#### Task requirements
Please copy the lines below, exactly as they are, from the one with "Panel set 2: First" through the one with "Panel set 3: A", and leave out the pictures.

Top of Extracted information

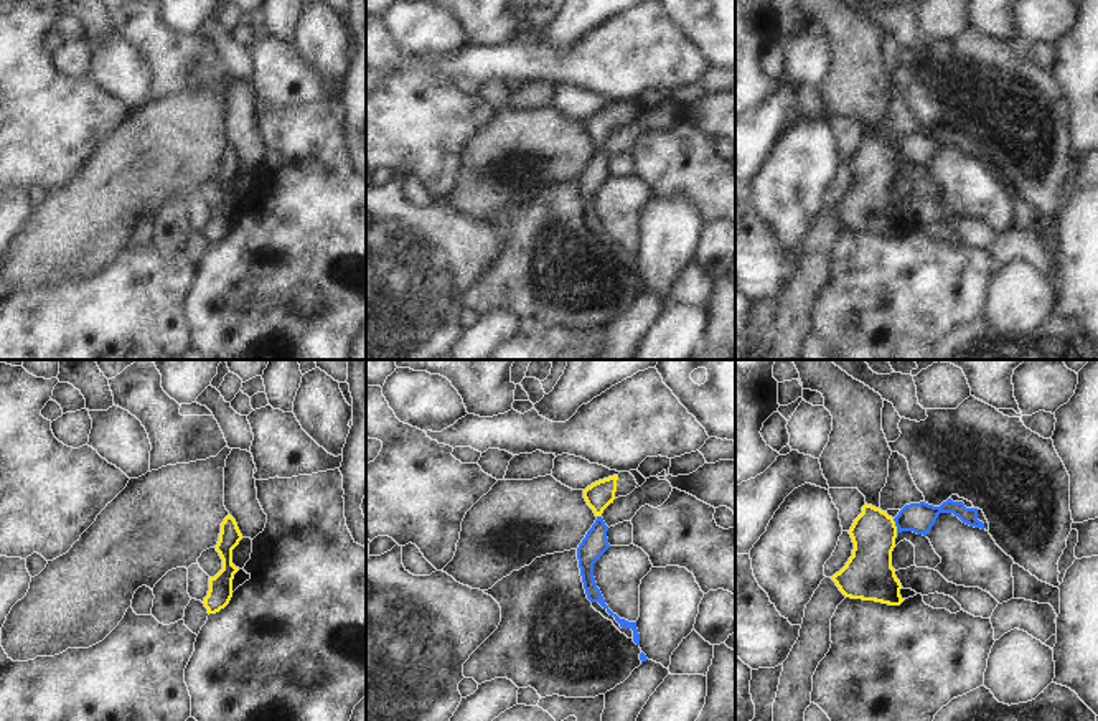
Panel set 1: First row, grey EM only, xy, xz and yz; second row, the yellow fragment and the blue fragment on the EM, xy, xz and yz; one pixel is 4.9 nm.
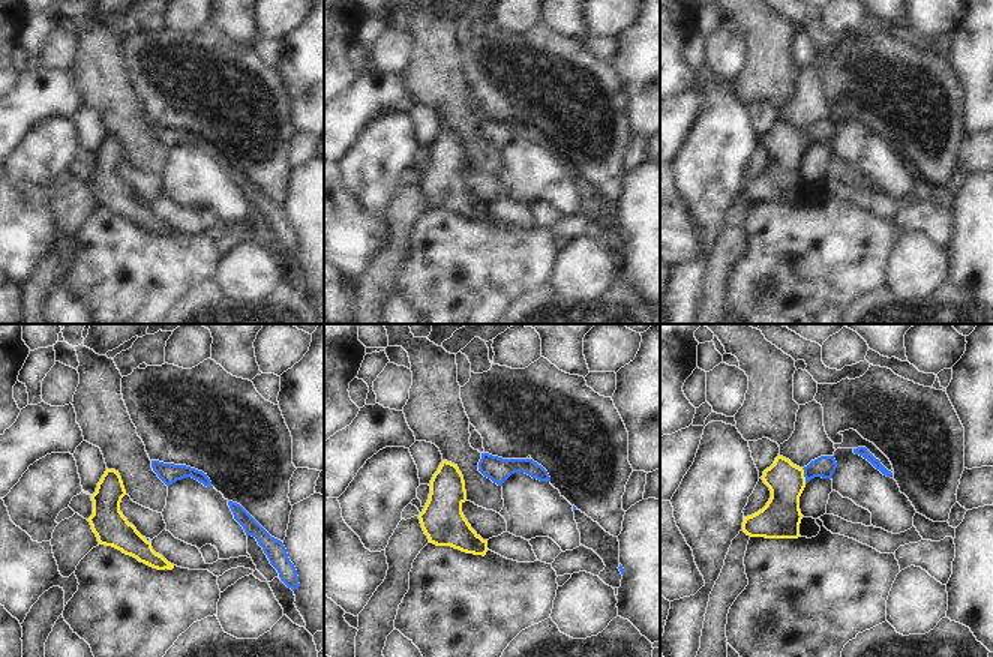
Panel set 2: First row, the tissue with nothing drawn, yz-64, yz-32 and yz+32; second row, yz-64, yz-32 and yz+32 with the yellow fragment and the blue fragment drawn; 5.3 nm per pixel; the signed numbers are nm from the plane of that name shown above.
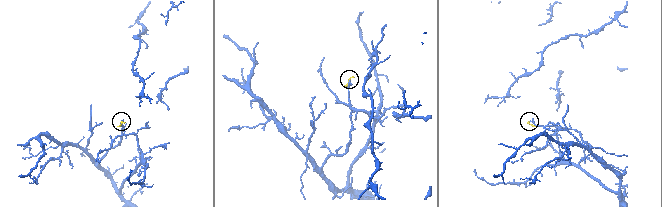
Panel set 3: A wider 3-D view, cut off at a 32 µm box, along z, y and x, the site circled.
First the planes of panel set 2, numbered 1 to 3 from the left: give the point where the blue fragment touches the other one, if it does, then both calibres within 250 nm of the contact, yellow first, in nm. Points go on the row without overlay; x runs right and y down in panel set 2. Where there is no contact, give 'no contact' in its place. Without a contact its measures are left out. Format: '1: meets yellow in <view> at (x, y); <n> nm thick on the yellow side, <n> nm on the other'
1: no contact
2: no contact
3: meets yellow in yz+32 at (803, 140); 200 nm thick on the yellow side, 120 nm on the other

Bottom of Extracted information

#### Answer section
Panel set 2: First row, the tissue with nothing drawn, yz-64, yz-32 and yz+32; second row, yz-64, yz-32 and yz+32 with the yellow fragment and the blue fragment drawn; 5.3 nm per pixel; the signed numbers are nm from the plane of that name shown above.
Panel set 3: A wider 3-D view, cut off at a 32 µm box, along z, y and x, the site circled.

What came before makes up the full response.